Das Wort „Pipikacke“ ist nur deswegen niedlich, weil die Person, die es sagt, unter 5 Jahre alt ist und damit per se niedlich wirkt – egal, was das Kind so sagt. Comedians sind aber in der Regel über 18. Wer als Erwachsener also auf diesem Niveau lustig sein will, ist bestenfalls albern. – Aber nicht witzig. Unverschämtheit erscheint mitunter als "das neue Normal". Aber unverschämt an sich ist nicht lustig. Humor braucht nämlich kognitive Dissonanz, braucht logische, semantische Widersprüche , um zu wirken. Natürlich darf man Witze über „marginalisierte Gruppen“ machen. Die besten Polenwitze hört man in Polen. Die besten Judenwitze werden von Juden erzählt. An der Stelle übrigens haben wir Deutschen ein historisch begründetes Problem. Man muss hier klar unterscheiden zwischen den "sogenannten " Judenwitzen: gehässig, strafbar, widerlich. - Diese widerlichen "Witze" stehen denjenigen Judenwitzen gegenüber, in denen der Rabbi, das Kind, die Mutter und natürlich der Hund vorkommen - das sind Witze, die die kulturellen Besonderheiten spiegeln.

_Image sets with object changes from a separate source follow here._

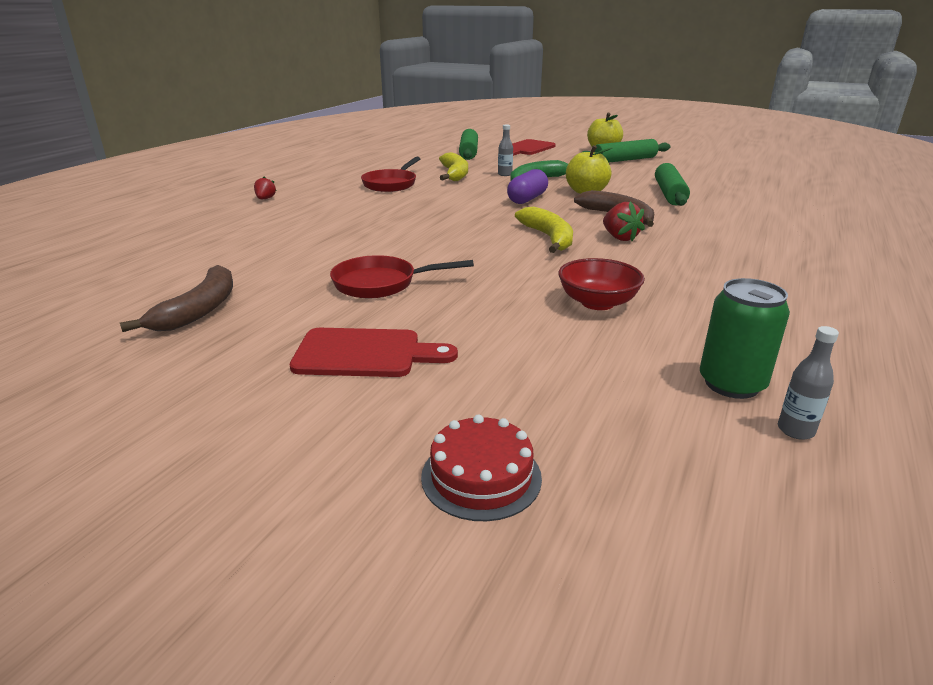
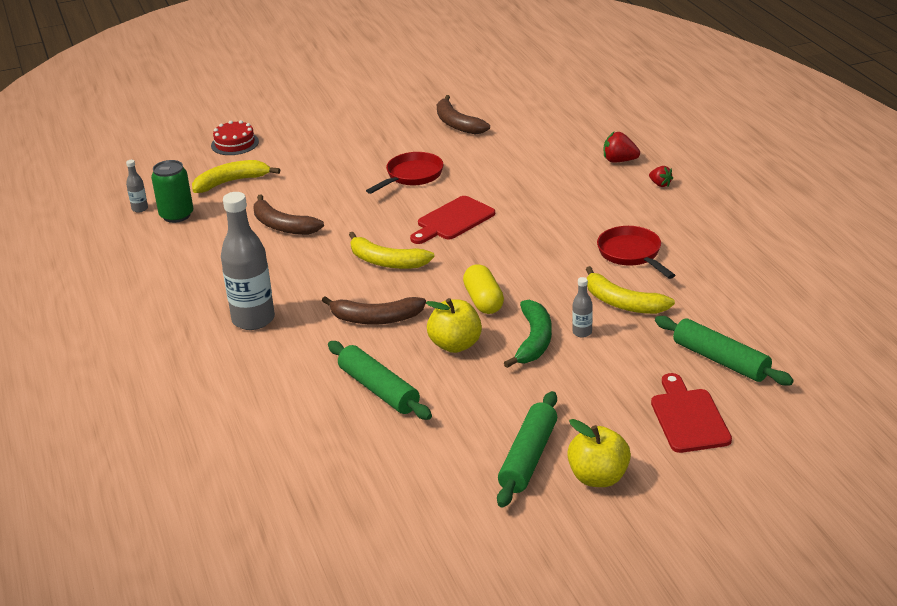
camera: 135 degrees right, 5 degrees up
red cutting board [290,328,458,377] -> red cutting board moved to [410,196,495,244]
purple capsule [507,169,548,204] -> yellow capsule [463,264,504,314]
red bowl [558,258,645,310] -> brown banana [253,195,324,235]
red strawberry [603,202,645,241] -> red strawberry moved to [604,132,640,163]
none -> yellow banana [192,160,280,193]
none -> grey bottle [221,192,275,330]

Wir können es uns angesichts unserer Geschichte einfach nicht leisten, Judenwitze  zu erzählen. Daraus wird sich möglicherweise auch die Haltung entwickelt haben, überhaupt keine Witze über Randgruppen mehr zu machen. Was gleichermaßen falsch wie schade ist. Es gibt so herrliche Behindertenwitze. Allerdings kommt es beim Erzählen auf die Haltung an: Nehme ich den Behindertenwitz, um meine Hassrede gegen Behinderte zu würzen? Oder streue ich einen Behindertenwitz ein, um gleich danach einen Beamtenwitz oder einen Blondinenwitz zu machen? - Und wer definiert eigentlich eine Randgruppe?

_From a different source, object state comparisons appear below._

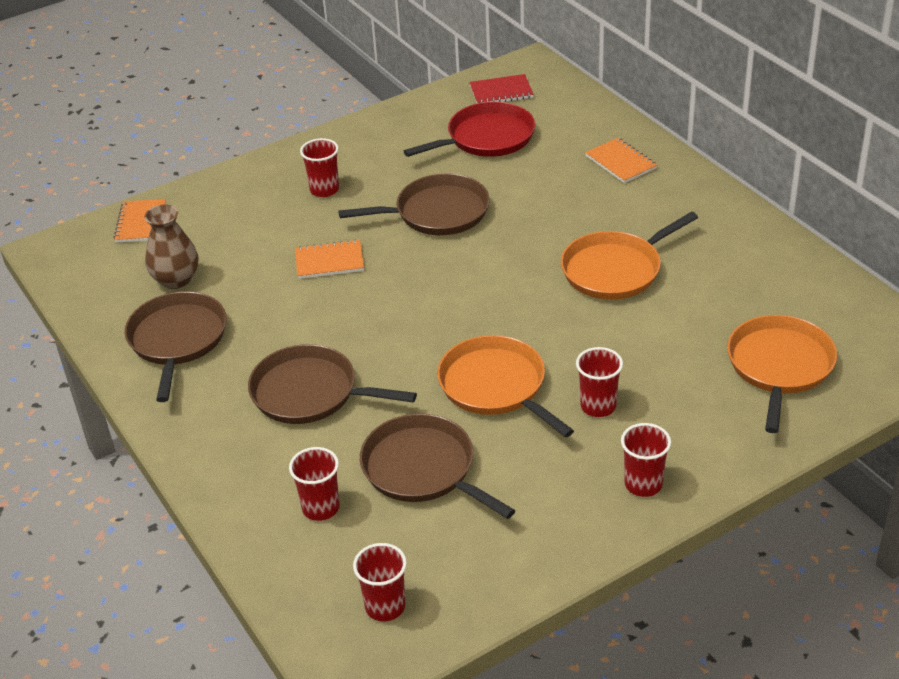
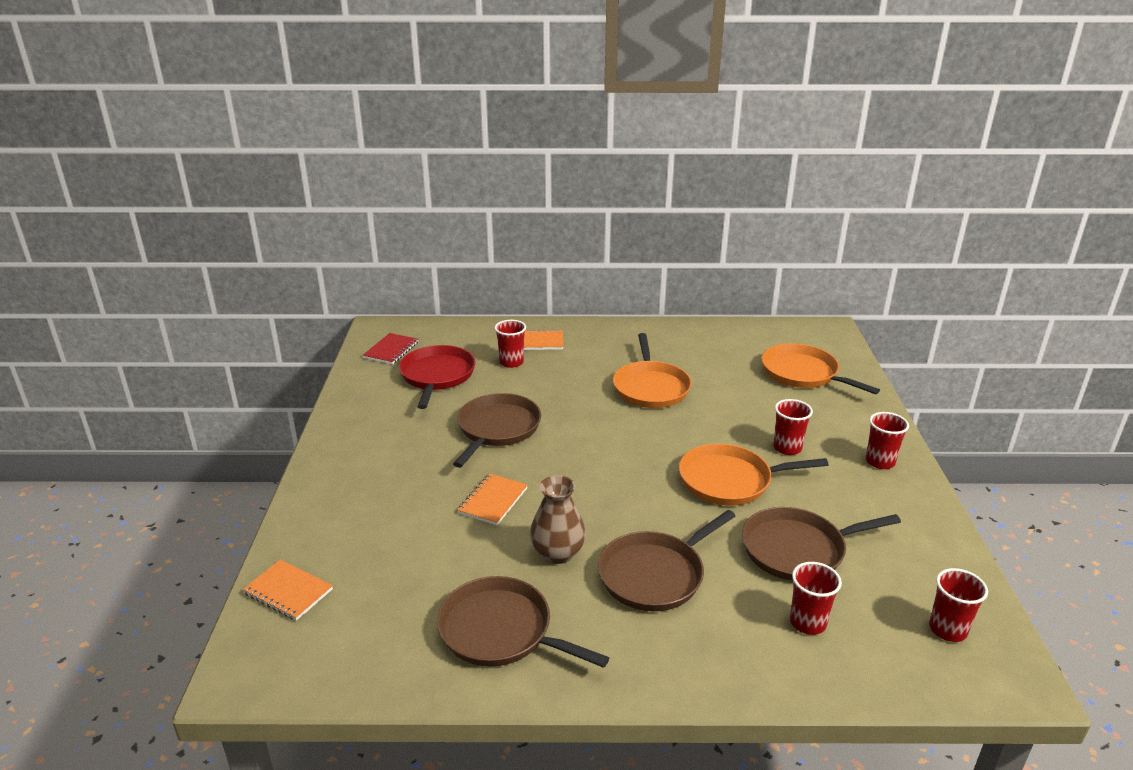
camera: 60 degrees left, 10 degrees down
brown vase [144,205,198,289] -> brown vase moved to [530,475,586,564]
red cup [300,138,339,197] -> red cup moved to [495,320,526,368]

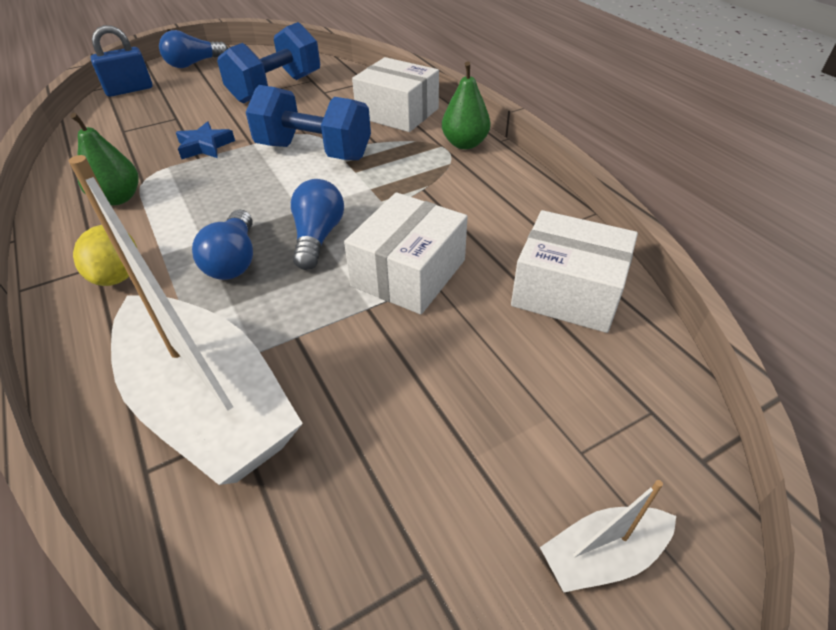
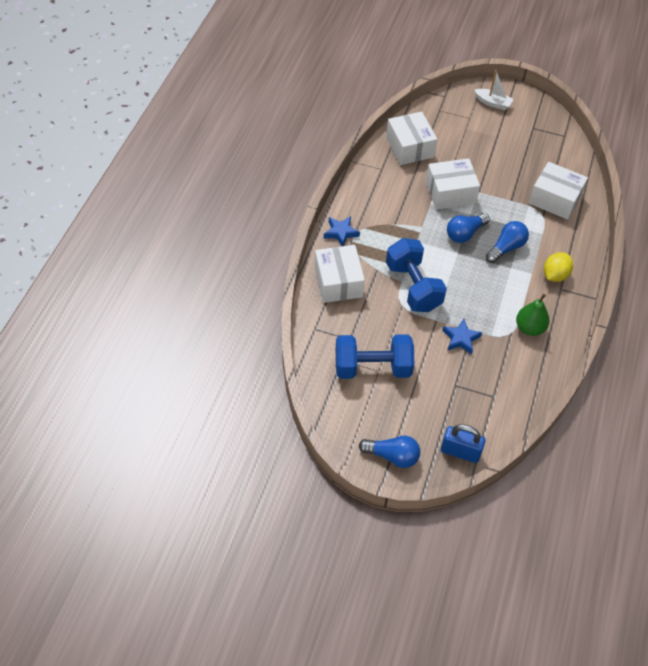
camera: 135 degrees left, 10 degrees up
white boat [69,155,303,485] -> white box [529,162,588,220]
green pear [442,62,491,149] -> blue star [324,216,360,246]

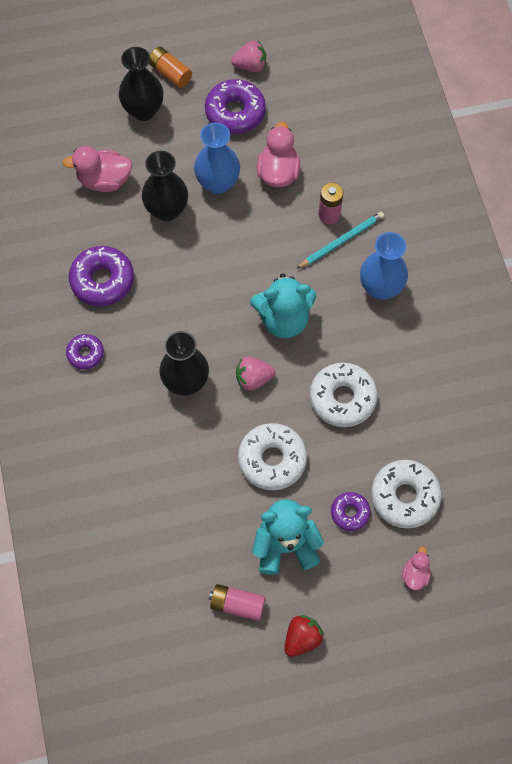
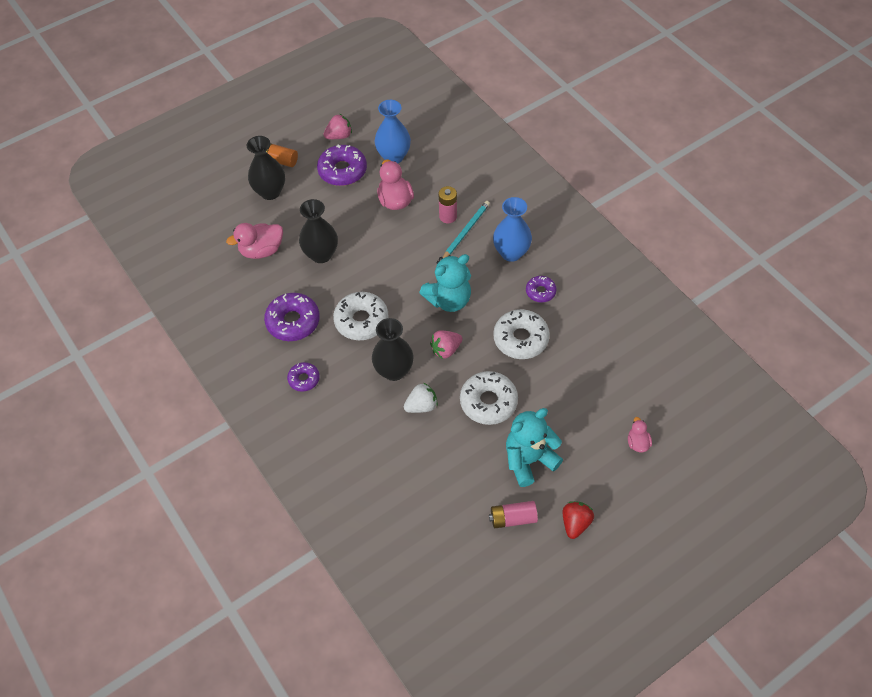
camera: 20 degrees left, 10 degrees down
blue vase [194,123,240,194] -> blue vase moved to [374,100,411,163]
purple donut [331,492,371,531] -> purple donut moved to [526,276,557,302]
white donut [371,460,442,529] -> white donut moved to [333,292,389,340]
none -> white strawberry [404,382,438,413]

Für Humor gibt es handwerkliche Regeln (Punchline, kognitive Dissonanz etc.). Man kann auch schlüpfrig oder diskriminierend sein. Aber der Zusammenhang entscheidet, ob man dabei bösartig, albern oder komisch ist. Ein recht guter Maßstab für Humor ist übrigens, ob der Erzähler nur (bösartige) Witze über andere macht (Oliver Pocher) oder ob er auch über sich selber lachen kann (Mario Barth). Dadurch wird nämlich die bissige Pointe im Zusammenhang wieder relativiert und der Humor tritt umso deutlicher hervor. - Glücklicherweise gibt es genügend Witzemacher, die das noch können (M. Gruber, D. Nuhr, M. Barth, M. Mittermeier, T. Sträter).